EM BUSCA DA VIDA ETERNA EM SARPOURENX
por jjLeandro
Vi na mídia que o prefeito de uma cidadezinha francesa proibiu por decreto que os cidadãos de lá morressem. Ele buscava apenas uma solução para o problema que afeta a sua cidade: sem espaço para crescer o cemitério, não há como enterrar os mortos.
Minha avó que, apesar dos 92 anos, ainda ouve muito bem e como qualquer mortal – independente de idade – não quer morrer nunca, acordou imediatamente do cochilo diante do aparelho de TV. Arregalou os olhos e grunhiu, rompendo os últimos vestígios do sono:
– Menino, eu ouvi bem?
– Sim, vó, a senhora ouviu bem.
– E o que eu ouvi?
Além de me chamar de menino, apesar dos meus quase 50 anos, cultiva o vício – que irrita a mim e ao bando de netos – de exigir que a gente diga o que ela fez ou ouviu, numa atitude ranzinza de desconfiar que nunca lhe damos a devida atenção.
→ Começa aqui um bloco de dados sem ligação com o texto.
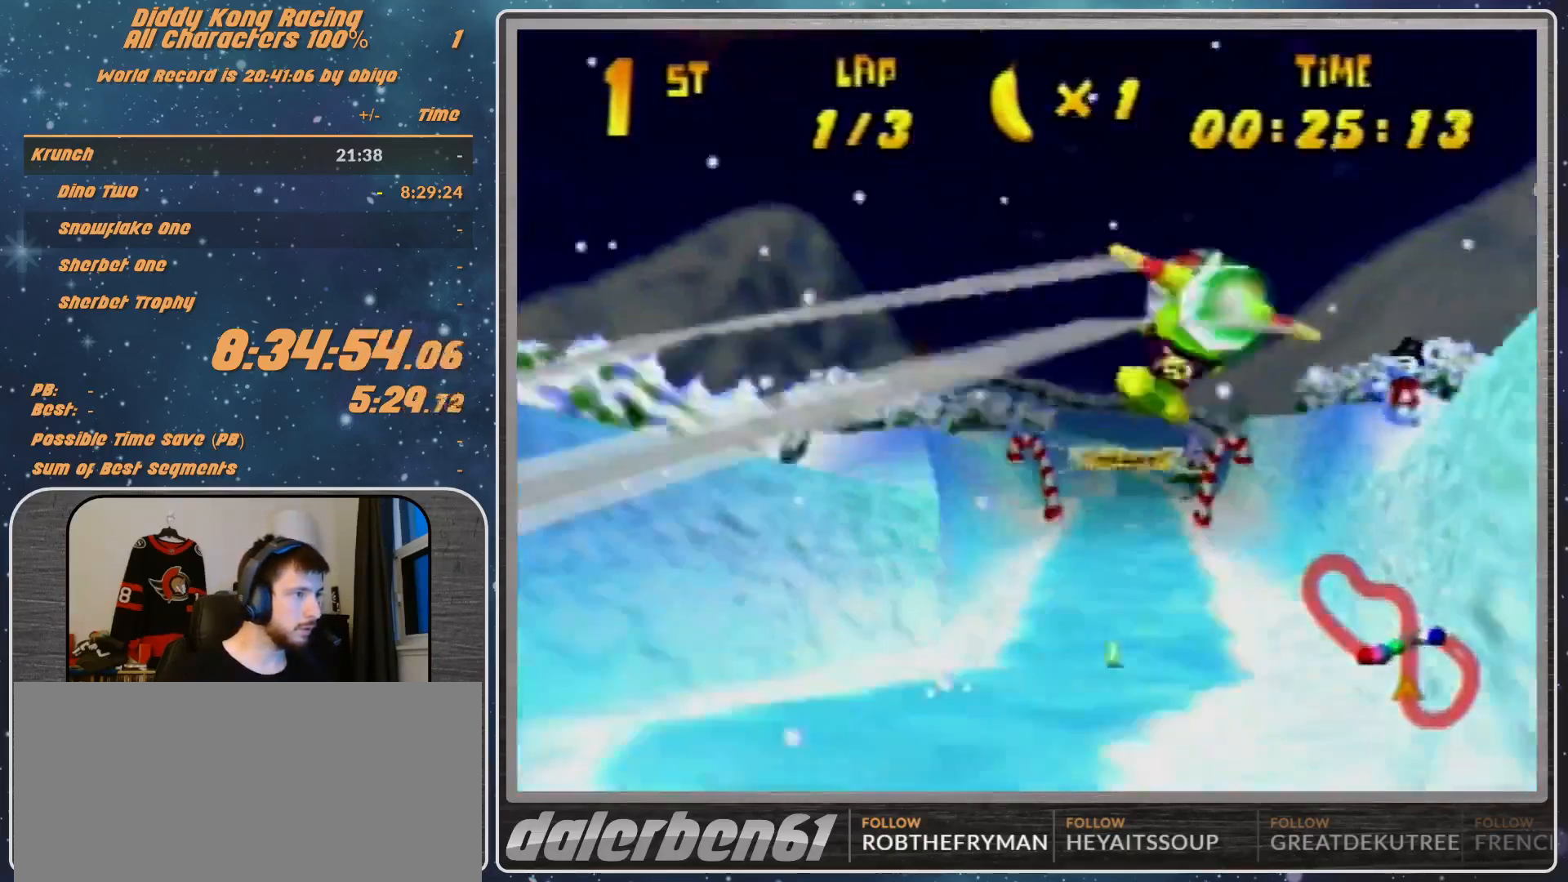
{"buttons": [], "left_stick": "right", "events": [[33, "left_stick", "left"], [233, "R1", "up"], [333, "R1", "down"], [400, "left_stick", "center"], [467, "R1", "up"], [467, "left_stick", "right"]]}
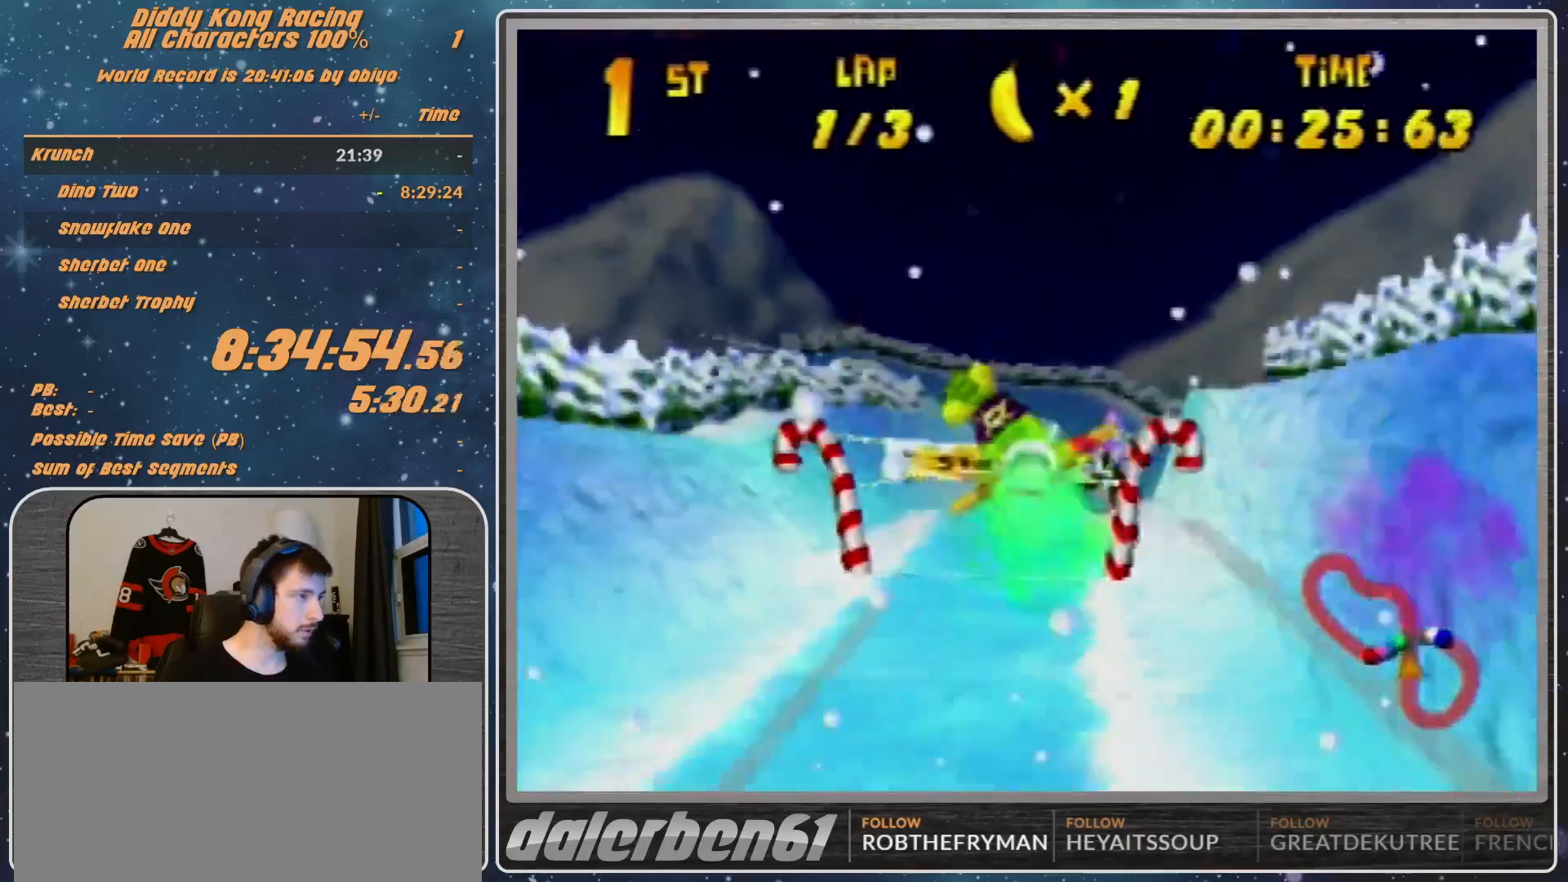
{"buttons": ["R1"], "left_stick": "right", "events": [[167, "R1", "down"]]}
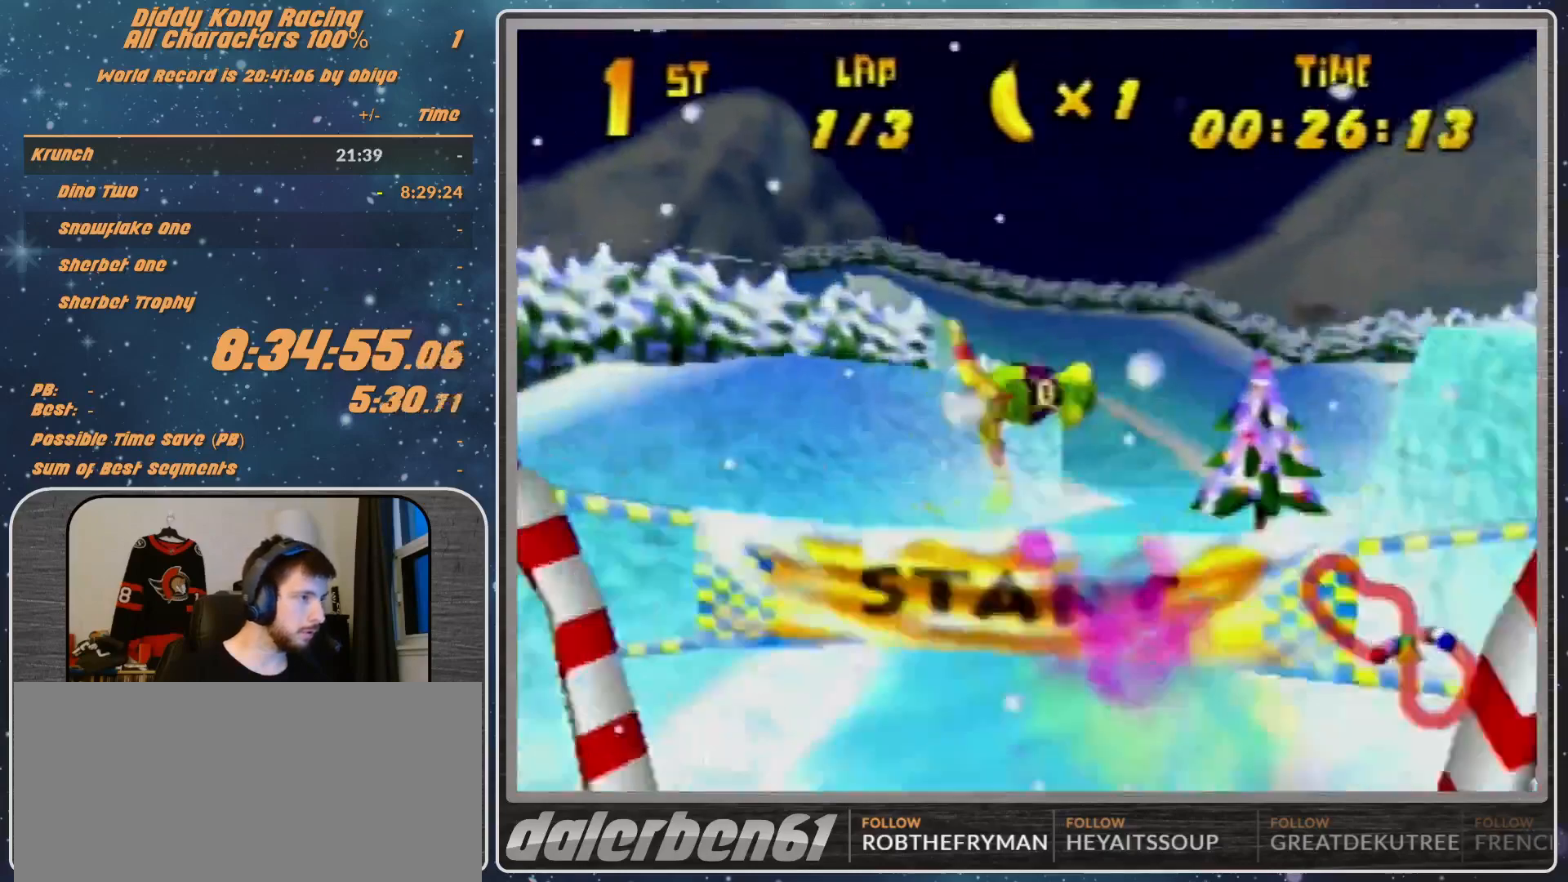
{"buttons": ["R1"], "left_stick": "left", "events": [[33, "left_stick", "center"], [400, "left_stick", "left"]]}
– A senhora ouviu que o prefeito francês não vai mais permitir que ninguém morra em sua cidade.
– Menino, cadê meu tricô? – mas antes de uma resposta minha pegou o trabalho e enquanto tecia, continuou: Qual é mesmo a cidade dele?
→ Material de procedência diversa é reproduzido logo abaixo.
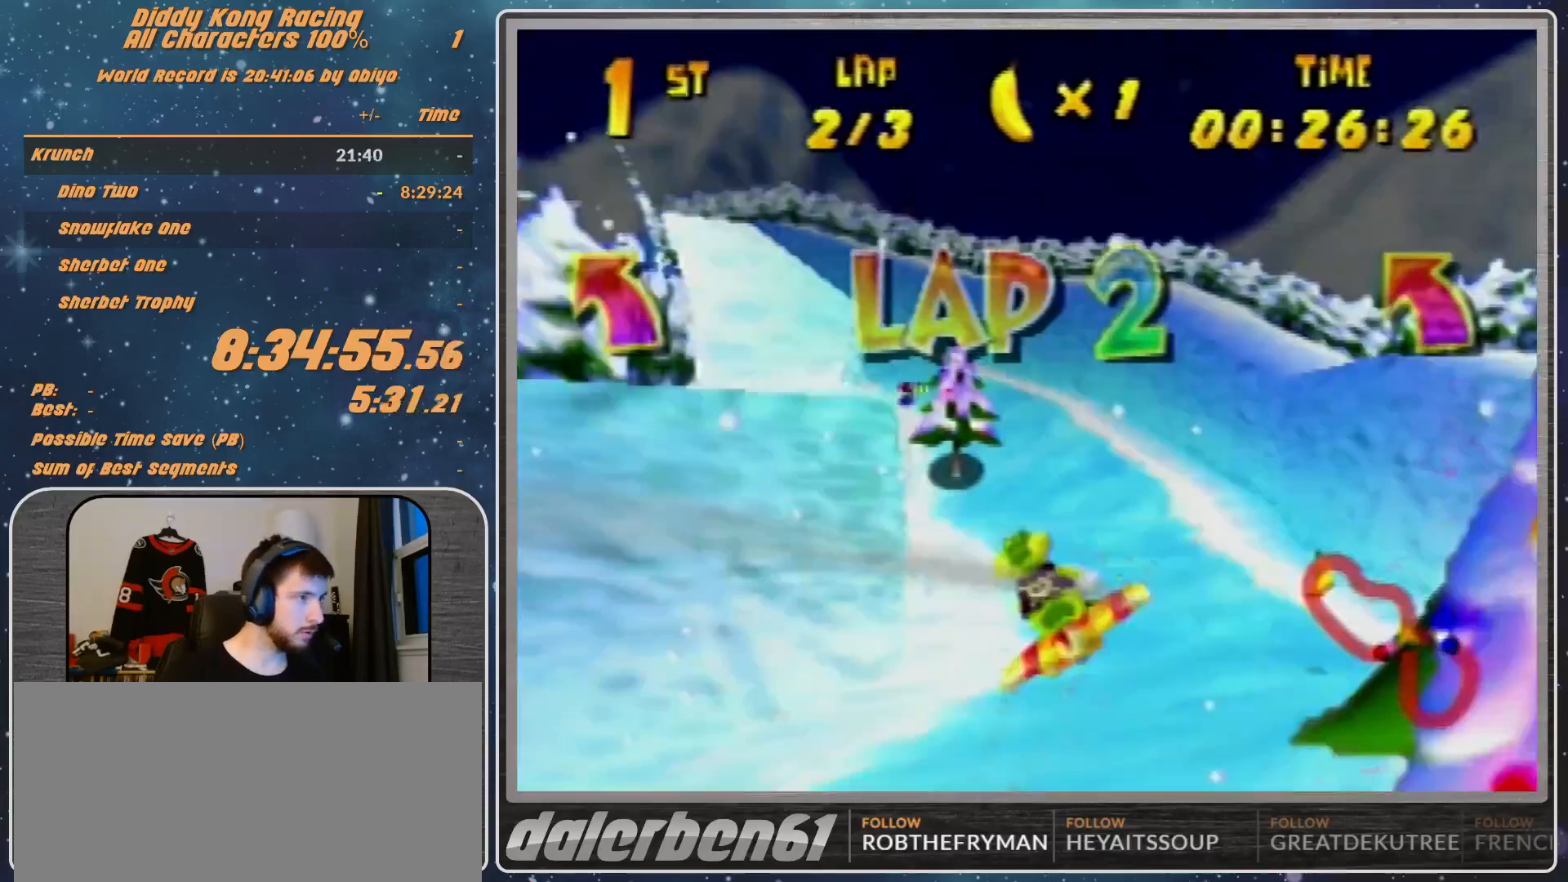
{"buttons": ["R1"], "left_stick": "left", "events": []}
– Sarpourenx, vó. Uma cidadezinha do sudoeste francês. Tem só 200 habitantes.
– Amanhã você me faz um favor?
– Quantos a senhora quiser – eu concordei logo, tentando abreviar a conversa e voltar ao meu noticiário.
Ela abriu um sorriso nas faces enrugadas enquanto afagava meu braço.
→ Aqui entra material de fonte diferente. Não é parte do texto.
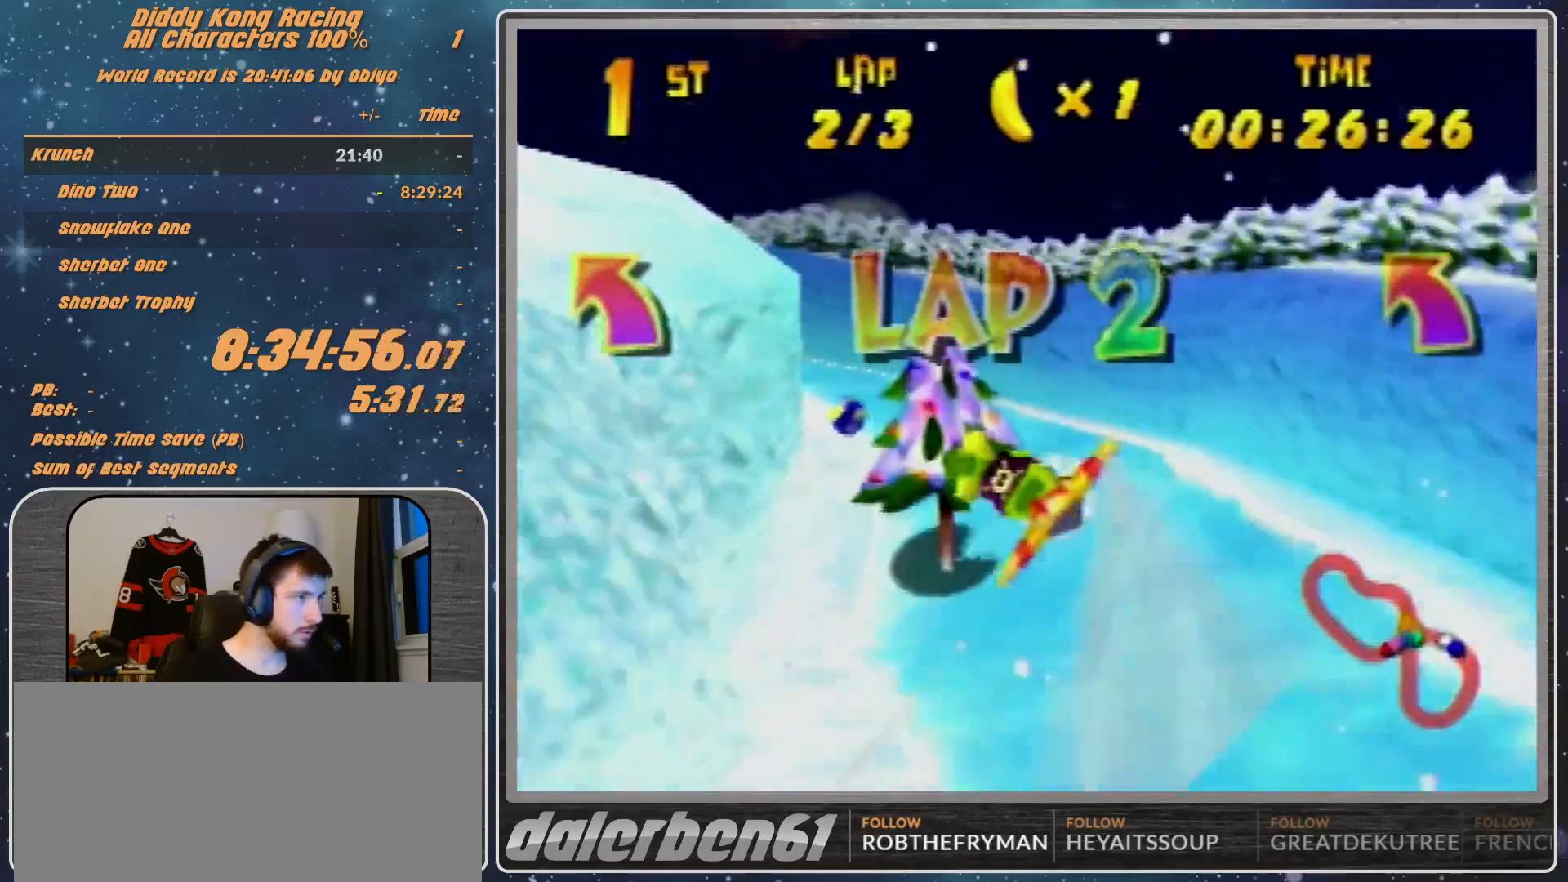
{"buttons": ["B", "R1"], "left_stick": "left", "events": [[400, "B", "down"]]}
– Não é à-toa que você é meu neto preferido. Puxou a mim, é tão paciente com as pessoas.
– Que favor a senhora deseja?
– Vá à rodoviária e veja se o ônibus faz linha para...para...
– Sarpourenx?
– Sim, sim! Esse lugar aí mesmo – e acenou a mão no ar num gesto de descaso.
– Vó, ônibus não vão daqui a Sarpourenx.
– Não vão? Vou a todo esse Brasil de ônibus, por que não ir até esse lugarzinho?
– Tem um oceano que nos separa, entende?
– Ah! O mar, sei. Seu avô dizia que ele causa enjôos. Coitado dele, quando veio moço de Portugal quase botou os bofes pra fora de tanto vomitar naquela velha banheira que chamavam de navio.
Depois de um pequeno intervalo em silêncio, que quase me aliviou por pensar que esquecera o assunto, ela contra-atacou.
– Então me explique: como faço para ir até lá?
– De avião, ora bolas! A senhora bem sabe da existência dele. Não ia muito a São Paulo nos aviões da Pan Air?
Ela apertou os olhinhos e esboçou uma careta de quem muito se esforça para arrancar uma lembrança dum passado remoto.
– É mesmo, o avião. Andei muito nesse bicho. Ele também me dava náuseas. Mas não tem problema, para ir a Sa...Sassa...Sarpourenx – riu do esforço para conseguir a pronúncia -, faço qualquer negócio. Consiga pra mim uma passagem até lá.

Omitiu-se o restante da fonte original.